### Exercise aim
The records below must be copied out completely and exactly.

Extracted records

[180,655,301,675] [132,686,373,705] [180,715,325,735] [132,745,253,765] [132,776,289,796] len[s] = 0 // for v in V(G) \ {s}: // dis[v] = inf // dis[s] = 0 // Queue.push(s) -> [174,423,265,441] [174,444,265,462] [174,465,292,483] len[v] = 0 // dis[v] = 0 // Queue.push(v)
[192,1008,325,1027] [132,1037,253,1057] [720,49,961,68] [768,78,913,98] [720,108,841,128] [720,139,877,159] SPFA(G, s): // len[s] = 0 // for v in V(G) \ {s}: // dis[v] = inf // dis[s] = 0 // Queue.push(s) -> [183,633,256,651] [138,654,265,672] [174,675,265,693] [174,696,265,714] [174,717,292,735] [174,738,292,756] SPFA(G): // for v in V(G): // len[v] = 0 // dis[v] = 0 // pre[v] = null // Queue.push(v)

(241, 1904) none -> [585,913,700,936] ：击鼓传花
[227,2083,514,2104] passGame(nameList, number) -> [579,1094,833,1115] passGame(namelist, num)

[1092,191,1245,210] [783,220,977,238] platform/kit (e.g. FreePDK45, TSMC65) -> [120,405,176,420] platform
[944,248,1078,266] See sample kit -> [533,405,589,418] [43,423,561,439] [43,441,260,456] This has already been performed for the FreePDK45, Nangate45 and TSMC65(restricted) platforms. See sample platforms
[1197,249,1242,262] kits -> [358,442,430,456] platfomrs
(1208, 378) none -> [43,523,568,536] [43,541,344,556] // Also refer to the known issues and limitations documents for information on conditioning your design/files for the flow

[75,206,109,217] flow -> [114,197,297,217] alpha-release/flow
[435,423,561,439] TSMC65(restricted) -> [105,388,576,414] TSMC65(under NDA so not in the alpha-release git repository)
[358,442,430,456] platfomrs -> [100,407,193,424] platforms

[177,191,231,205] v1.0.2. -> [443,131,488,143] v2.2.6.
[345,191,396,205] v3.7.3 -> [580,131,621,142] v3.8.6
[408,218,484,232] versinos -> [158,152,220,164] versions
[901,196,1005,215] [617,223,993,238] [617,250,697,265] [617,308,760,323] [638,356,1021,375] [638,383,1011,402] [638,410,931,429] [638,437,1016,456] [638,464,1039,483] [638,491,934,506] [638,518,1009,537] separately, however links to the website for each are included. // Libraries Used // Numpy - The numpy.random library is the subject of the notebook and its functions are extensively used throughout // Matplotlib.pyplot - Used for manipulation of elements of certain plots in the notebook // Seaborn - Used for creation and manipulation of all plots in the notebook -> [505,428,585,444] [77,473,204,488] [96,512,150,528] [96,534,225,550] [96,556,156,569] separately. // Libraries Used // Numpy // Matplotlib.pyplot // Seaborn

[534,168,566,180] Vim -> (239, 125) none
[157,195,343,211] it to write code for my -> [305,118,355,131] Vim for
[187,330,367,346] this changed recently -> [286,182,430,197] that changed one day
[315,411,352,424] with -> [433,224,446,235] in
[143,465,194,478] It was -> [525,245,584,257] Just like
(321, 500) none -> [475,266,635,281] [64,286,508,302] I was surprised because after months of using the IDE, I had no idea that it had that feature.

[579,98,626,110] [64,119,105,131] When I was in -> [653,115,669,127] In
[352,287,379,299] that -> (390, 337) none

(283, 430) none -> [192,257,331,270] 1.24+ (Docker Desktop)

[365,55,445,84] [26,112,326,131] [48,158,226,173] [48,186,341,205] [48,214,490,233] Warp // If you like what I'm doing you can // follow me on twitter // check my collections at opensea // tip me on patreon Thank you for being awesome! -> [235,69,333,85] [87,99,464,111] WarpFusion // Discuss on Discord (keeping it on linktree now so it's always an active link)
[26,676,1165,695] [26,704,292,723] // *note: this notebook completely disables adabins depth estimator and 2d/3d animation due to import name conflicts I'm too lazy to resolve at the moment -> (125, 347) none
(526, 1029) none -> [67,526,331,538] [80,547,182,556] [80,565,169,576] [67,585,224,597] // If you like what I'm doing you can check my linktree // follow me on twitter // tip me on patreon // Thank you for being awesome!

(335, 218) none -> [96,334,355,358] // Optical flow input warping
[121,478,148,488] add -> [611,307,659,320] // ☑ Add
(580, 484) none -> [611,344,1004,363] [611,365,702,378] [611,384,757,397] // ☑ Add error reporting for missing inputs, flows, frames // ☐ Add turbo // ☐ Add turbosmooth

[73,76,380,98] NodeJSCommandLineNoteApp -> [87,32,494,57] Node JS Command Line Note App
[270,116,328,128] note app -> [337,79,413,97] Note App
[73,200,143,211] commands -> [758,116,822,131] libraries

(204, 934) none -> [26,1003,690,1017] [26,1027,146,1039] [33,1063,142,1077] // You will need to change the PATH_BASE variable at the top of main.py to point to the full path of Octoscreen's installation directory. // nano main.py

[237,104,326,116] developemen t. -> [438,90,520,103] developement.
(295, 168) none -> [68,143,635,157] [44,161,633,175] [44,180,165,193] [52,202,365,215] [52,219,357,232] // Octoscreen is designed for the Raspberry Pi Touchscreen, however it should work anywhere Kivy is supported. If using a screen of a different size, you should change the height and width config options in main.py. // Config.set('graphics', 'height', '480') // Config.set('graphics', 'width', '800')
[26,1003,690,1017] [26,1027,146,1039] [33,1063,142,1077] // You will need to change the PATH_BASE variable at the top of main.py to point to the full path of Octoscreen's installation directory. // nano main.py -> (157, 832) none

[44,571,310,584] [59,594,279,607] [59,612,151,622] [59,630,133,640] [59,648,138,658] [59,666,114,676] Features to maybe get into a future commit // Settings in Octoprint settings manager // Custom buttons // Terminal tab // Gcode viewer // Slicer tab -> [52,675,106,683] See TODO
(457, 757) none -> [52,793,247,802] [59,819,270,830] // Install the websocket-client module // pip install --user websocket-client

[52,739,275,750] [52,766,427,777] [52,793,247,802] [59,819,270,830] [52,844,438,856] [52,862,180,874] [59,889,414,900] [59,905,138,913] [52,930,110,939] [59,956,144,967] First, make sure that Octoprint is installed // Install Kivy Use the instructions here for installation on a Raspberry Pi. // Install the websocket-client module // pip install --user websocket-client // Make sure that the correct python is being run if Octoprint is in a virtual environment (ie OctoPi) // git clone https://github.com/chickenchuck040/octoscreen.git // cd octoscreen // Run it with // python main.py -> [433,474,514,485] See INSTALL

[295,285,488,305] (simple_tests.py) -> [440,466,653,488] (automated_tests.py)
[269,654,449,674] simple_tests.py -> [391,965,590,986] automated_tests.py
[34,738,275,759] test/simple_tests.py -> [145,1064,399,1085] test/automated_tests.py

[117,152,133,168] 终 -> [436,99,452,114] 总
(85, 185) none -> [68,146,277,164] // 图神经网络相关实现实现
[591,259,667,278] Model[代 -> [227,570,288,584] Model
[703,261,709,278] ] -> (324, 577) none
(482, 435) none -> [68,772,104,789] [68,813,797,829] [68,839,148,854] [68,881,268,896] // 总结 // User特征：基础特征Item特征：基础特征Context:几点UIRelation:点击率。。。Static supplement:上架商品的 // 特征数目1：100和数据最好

### Output below
[180,655,301,675] [132,686,373,705] [180,715,325,735] [132,745,253,765] [132,776,289,796] len[s] = 0 // for v in V(G) \ {s}: // dis[v] = inf // dis[s] = 0 // Queue.push(s) -> [174,423,265,441] [174,444,265,462] [174,465,292,483] len[v] = 0 // dis[v] = 0 // Queue.push(v)
[192,1008,325,1027] [132,1037,253,1057] [720,49,961,68] [768,78,913,98] [720,108,841,128] [720,139,877,159] SPFA(G, s): // len[s] = 0 // for v in V(G) \ {s}: // dis[v] = inf // dis[s] = 0 // Queue.push(s) -> [183,633,256,651] [138,654,265,672] [174,675,265,693] [174,696,265,714] [174,717,292,735] [174,738,292,756] SPFA(G): // for v in V(G): // len[v] = 0 // dis[v] = 0 // pre[v] = null // Queue.push(v)

(241, 1904) none -> [585,913,700,936] ：击鼓传花
[227,2083,514,2104] passGame(nameList, number) -> [579,1094,833,1115] passGame(namelist, num)

[1092,191,1245,210] [783,220,977,238] platform/kit (e.g. FreePDK45, TSMC65) -> [120,405,176,420] platform
[944,248,1078,266] See sample kit -> [533,405,589,418] [43,423,561,439] [43,441,260,456] This has already been performed for the FreePDK45, Nangate45 and TSMC65(restricted) platforms. See sample platforms
[1197,249,1242,262] kits -> [358,442,430,456] platfomrs
(1208, 378) none -> [43,523,568,536] [43,541,344,556] // Also refer to the known issues and limitations documents for information on conditioning your design/files for the flow

[75,206,109,217] flow -> [114,197,297,217] alpha-release/flow
[435,423,561,439] TSMC65(restricted) -> [105,388,576,414] TSMC65(under NDA so not in the alpha-release git repository)
[358,442,430,456] platfomrs -> [100,407,193,424] platforms

[177,191,231,205] v1.0.2. -> [443,131,488,143] v2.2.6.
[345,191,396,205] v3.7.3 -> [580,131,621,142] v3.8.6
[408,218,484,232] versinos -> [158,152,220,164] versions
[901,196,1005,215] [617,223,993,238] [617,250,697,265] [617,308,760,323] [638,356,1021,375] [638,383,1011,402] [638,410,931,429] [638,437,1016,456] [638,464,1039,483] [638,491,934,506] [638,518,1009,537] separately, however links to the website for each are included. // Libraries Used // Numpy - The numpy.random library is the subject of the notebook and its functions are extensively used throughout // Matplotlib.pyplot - Used for manipulation of elements of certain plots in the notebook // Seaborn - Used for creation and manipulation of all plots in the notebook -> [505,428,585,444] [77,473,204,488] [96,512,150,528] [96,534,225,550] [96,556,156,569] separately. // Libraries Used // Numpy // Matplotlib.pyplot // Seaborn

[534,168,566,180] Vim -> (239, 125) none
[157,195,343,211] it to write code for my -> [305,118,355,131] Vim for
[187,330,367,346] this changed recently -> [286,182,430,197] that changed one day
[315,411,352,424] with -> [433,224,446,235] in
[143,465,194,478] It was -> [525,245,584,257] Just like
(321, 500) none -> [475,266,635,281] [64,286,508,302] I was surprised because after months of using the IDE, I had no idea that it had that feature.

[579,98,626,110] [64,119,105,131] When I was in -> [653,115,669,127] In
[352,287,379,299] that -> (390, 337) none

(283, 430) none -> [192,257,331,270] 1.24+ (Docker Desktop)

[365,55,445,84] [26,112,326,131] [48,158,226,173] [48,186,341,205] [48,214,490,233] Warp // If you like what I'm doing you can // follow me on twitter // check my collections at opensea // tip me on patreon Thank you for being awesome! -> [235,69,333,85] [87,99,464,111] WarpFusion // Discuss on Discord (keeping it on linktree now so it's always an active link)
[26,676,1165,695] [26,704,292,723] // *note: this notebook completely disables adabins depth estimator and 2d/3d animation due to import name conflicts I'm too lazy to resolve at the moment -> (125, 347) none
(526, 1029) none -> [67,526,331,538] [80,547,182,556] [80,565,169,576] [67,585,224,597] // If you like what I'm doing you can check my linktree // follow me on twitter // tip me on patreon // Thank you for being awesome!

(335, 218) none -> [96,334,355,358] // Optical flow input warping
[121,478,148,488] add -> [611,307,659,320] // ☑ Add
(580, 484) none -> [611,344,1004,363] [611,365,702,378] [611,384,757,397] // ☑ Add error reporting for missing inputs, flows, frames // ☐ Add turbo // ☐ Add turbosmooth

[73,76,380,98] NodeJSCommandLineNoteApp -> [87,32,494,57] Node JS Command Line Note App
[270,116,328,128] note app -> [337,79,413,97] Note App
[73,200,143,211] commands -> [758,116,822,131] libraries

(204, 934) none -> [26,1003,690,1017] [26,1027,146,1039] [33,1063,142,1077] // You will need to change the PATH_BASE variable at the top of main.py to point to the full path of Octoscreen's installation directory. // nano main.py

[237,104,326,116] developemen t. -> [438,90,520,103] developement.
(295, 168) none -> [68,143,635,157] [44,161,633,175] [44,180,165,193] [52,202,365,215] [52,219,357,232] // Octoscreen is designed for the Raspberry Pi Touchscreen, however it should work anywhere Kivy is supported. If using a screen of a different size, you should change the height and width config options in main.py. // Config.set('graphics', 'height', '480') // Config.set('graphics', 'width', '800')
[26,1003,690,1017] [26,1027,146,1039] [33,1063,142,1077] // You will need to change the PATH_BASE variable at the top of main.py to point to the full path of Octoscreen's installation directory. // nano main.py -> (157, 832) none

[44,571,310,584] [59,594,279,607] [59,612,151,622] [59,630,133,640] [59,648,138,658] [59,666,114,676] Features to maybe get into a future commit // Settings in Octoprint settings manager // Custom buttons // Terminal tab // Gcode viewer // Slicer tab -> [52,675,106,683] See TODO
(457, 757) none -> [52,793,247,802] [59,819,270,830] // Install the websocket-client module // pip install --user websocket-client

[52,739,275,750] [52,766,427,777] [52,793,247,802] [59,819,270,830] [52,844,438,856] [52,862,180,874] [59,889,414,900] [59,905,138,913] [52,930,110,939] [59,956,144,967] First, make sure that Octoprint is installed // Install Kivy Use the instructions here for installation on a Raspberry Pi. // Install the websocket-client module // pip install --user websocket-client // Make sure that the correct python is being run if Octoprint is in a virtual environment (ie OctoPi) // git clone https://github.com/chickenchuck040/octoscreen.git // cd octoscreen // Run it with // python main.py -> [433,474,514,485] See INSTALL

[295,285,488,305] (simple_tests.py) -> [440,466,653,488] (automated_tests.py)
[269,654,449,674] simple_tests.py -> [391,965,590,986] automated_tests.py
[34,738,275,759] test/simple_tests.py -> [145,1064,399,1085] test/automated_tests.py

[117,152,133,168] 终 -> [436,99,452,114] 总
(85, 185) none -> [68,146,277,164] // 图神经网络相关实现实现
[591,259,667,278] Model[代 -> [227,570,288,584] Model
[703,261,709,278] ] -> (324, 577) none
(482, 435) none -> [68,772,104,789] [68,813,797,829] [68,839,148,854] [68,881,268,896] // 总结 // User特征：基础特征Item特征：基础特征Context:几点UIRelation:点击率。。。Static supplement:上架商品的 // 特征数目1：100和数据最好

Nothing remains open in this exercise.